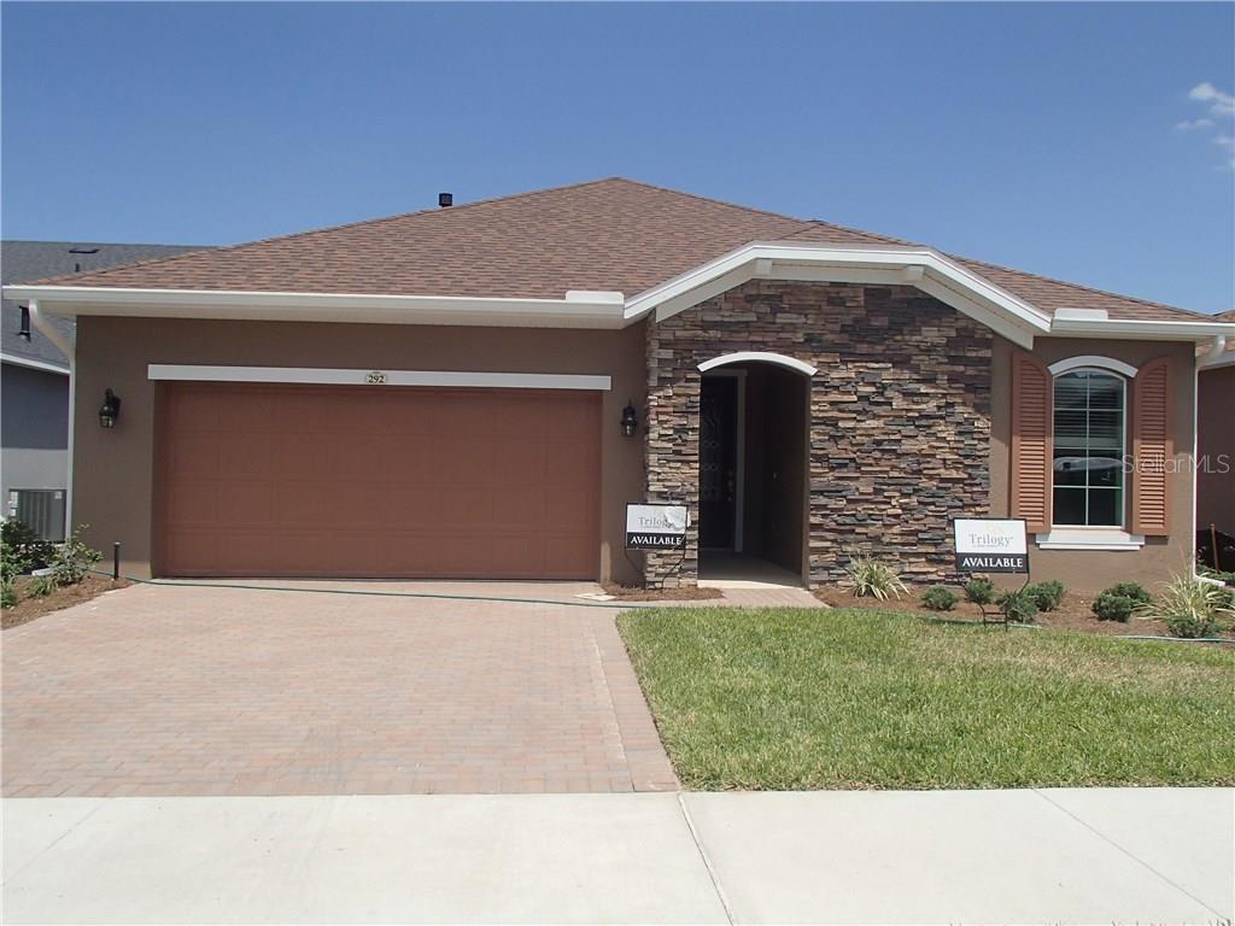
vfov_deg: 49.7
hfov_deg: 63.4
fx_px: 999
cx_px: 618
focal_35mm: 28
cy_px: 463
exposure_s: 1/160
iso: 100
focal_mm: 5
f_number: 11
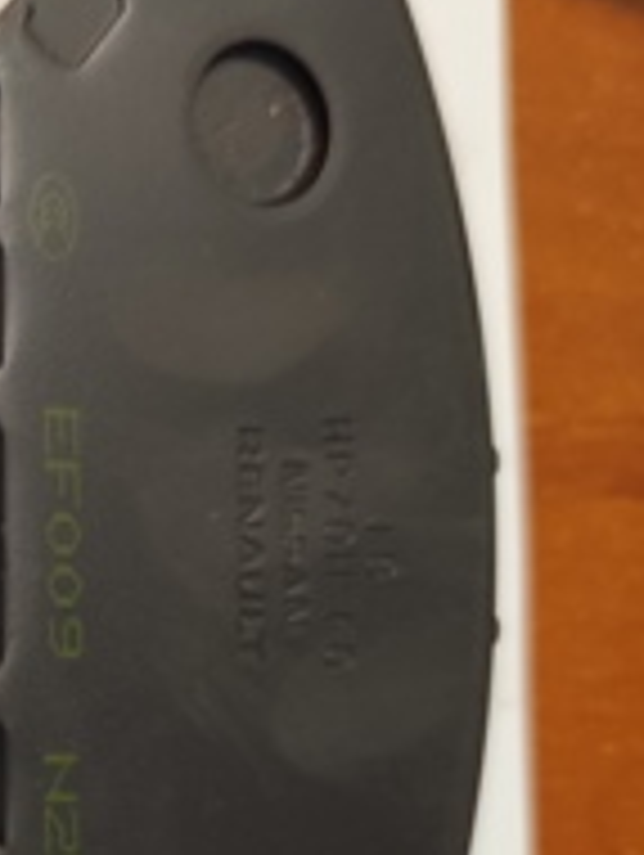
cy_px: 585
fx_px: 1436
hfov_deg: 22.9
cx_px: -162
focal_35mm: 58
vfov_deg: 32.8
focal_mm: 6.19
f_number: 1.65
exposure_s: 1/33.3
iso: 1000
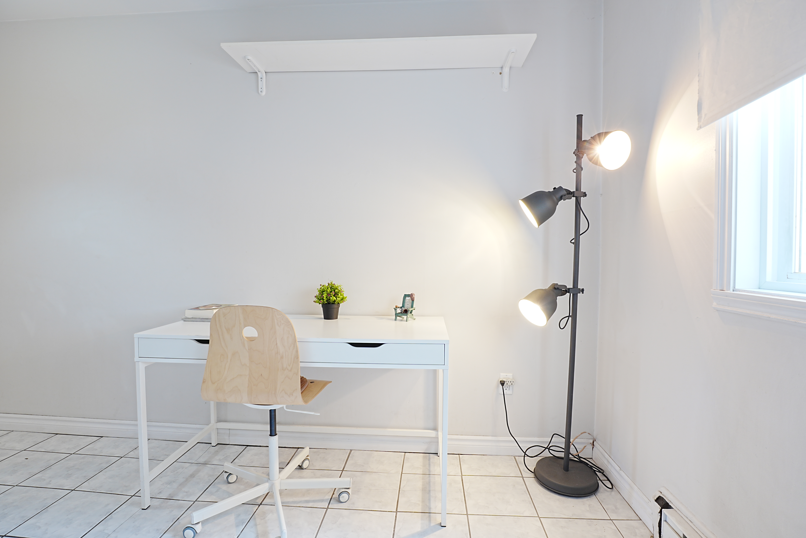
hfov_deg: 95.0
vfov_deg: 72.1
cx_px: 403
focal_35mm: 16
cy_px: 269
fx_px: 369
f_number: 8
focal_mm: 11
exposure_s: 1/1.43
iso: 100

> _Task requirements_: This exercise asks for the data above to be given again exactly, without pictures.

> _Task output_:
vfov_deg: 49.7
hfov_deg: 63.4
fx_px: 999
cx_px: 618
focal_35mm: 28
cy_px: 463
exposure_s: 1/160
iso: 100
focal_mm: 5
f_number: 11
cy_px: 585
fx_px: 1436
hfov_deg: 22.9
cx_px: -162
focal_35mm: 58
vfov_deg: 32.8
focal_mm: 6.19
f_number: 1.65
exposure_s: 1/33.3
iso: 1000
hfov_deg: 95.0
vfov_deg: 72.1
cx_px: 403
focal_35mm: 16
cy_px: 269
fx_px: 369
f_number: 8
focal_mm: 11
exposure_s: 1/1.43
iso: 100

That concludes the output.